Your assignment - Transcribe every one of the entries below word for word, leaving out the pictures.
* * * * *
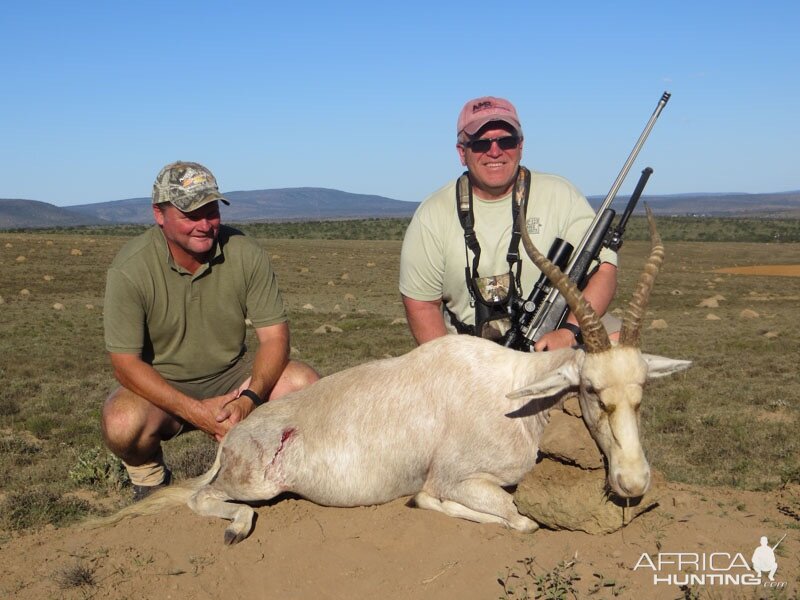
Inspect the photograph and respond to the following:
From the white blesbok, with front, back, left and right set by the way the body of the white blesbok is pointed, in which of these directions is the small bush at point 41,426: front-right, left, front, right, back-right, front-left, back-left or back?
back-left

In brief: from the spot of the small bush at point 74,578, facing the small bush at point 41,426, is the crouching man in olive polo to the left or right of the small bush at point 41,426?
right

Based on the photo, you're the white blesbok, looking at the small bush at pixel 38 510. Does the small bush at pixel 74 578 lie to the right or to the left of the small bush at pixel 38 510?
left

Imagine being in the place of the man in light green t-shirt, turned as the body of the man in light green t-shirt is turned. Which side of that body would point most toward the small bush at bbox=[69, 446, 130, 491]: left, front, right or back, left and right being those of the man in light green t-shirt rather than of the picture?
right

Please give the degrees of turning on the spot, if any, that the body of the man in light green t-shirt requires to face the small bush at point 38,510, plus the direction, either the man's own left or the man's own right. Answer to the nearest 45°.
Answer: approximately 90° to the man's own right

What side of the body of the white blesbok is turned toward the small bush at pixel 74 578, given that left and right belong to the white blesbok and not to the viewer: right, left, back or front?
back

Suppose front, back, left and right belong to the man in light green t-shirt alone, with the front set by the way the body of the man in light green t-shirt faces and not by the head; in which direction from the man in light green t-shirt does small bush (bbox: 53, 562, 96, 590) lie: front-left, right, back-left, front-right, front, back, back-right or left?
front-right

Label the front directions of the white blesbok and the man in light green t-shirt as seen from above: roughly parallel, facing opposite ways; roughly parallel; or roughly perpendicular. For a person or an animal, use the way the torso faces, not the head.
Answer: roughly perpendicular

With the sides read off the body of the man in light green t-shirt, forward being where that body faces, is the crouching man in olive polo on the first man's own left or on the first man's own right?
* * * * *
Solved exercise -
Inspect the photograph and respond to the following:
From the white blesbok, with front, back, left and right set by the way the body of the white blesbok is pointed, in which of these directions is the small bush at point 41,426: front-right, left, front, right, back-right, front-left, back-left or back?
back-left

In brief: from the spot of the small bush at point 74,578, facing the small bush at point 41,426, is the crouching man in olive polo to the left or right of the small bush at point 41,426?
right

Based on the photo, you're the white blesbok, looking at the small bush at pixel 38 510. Does the small bush at pixel 74 578 lie to the right or to the left of the small bush at pixel 38 510?
left

Imagine being in the place of the man in light green t-shirt, turned as the body of the man in light green t-shirt is turned. Which side of that body would point most toward the small bush at bbox=[69, 446, 130, 491]: left, front, right or back, left and right being those of the man in light green t-shirt rather than of the picture?
right

Please give the degrees of turning on the spot, if any, that the body of the man in light green t-shirt requires to face the small bush at point 38,510, plus the direction, either the man's own left or the man's own right. Answer to the nearest 45°.
Answer: approximately 90° to the man's own right

What side of the body of the white blesbok is turned toward the small bush at pixel 74 578, given that left and right belong to the white blesbok and not to the viewer: right, left, back or front?
back

Suppose front, back, left and right belong to the man in light green t-shirt alone, with the front set by the way the body of the man in light green t-shirt faces and not by the head; in which direction from the man in light green t-shirt does small bush (bbox: 53, 562, 96, 590) lie: front-left, right, back-left, front-right, front, back, back-right or left?
front-right

Label the front directions of the white blesbok and the man in light green t-shirt as seen from above: roughly parallel, facing opposite ways; roughly parallel; or roughly perpendicular. For a person or an animal, use the way the torso faces, not the head.
Answer: roughly perpendicular

With the sides read off the body of the man in light green t-shirt, forward being where that body faces, is the crouching man in olive polo on the first man's own left or on the first man's own right?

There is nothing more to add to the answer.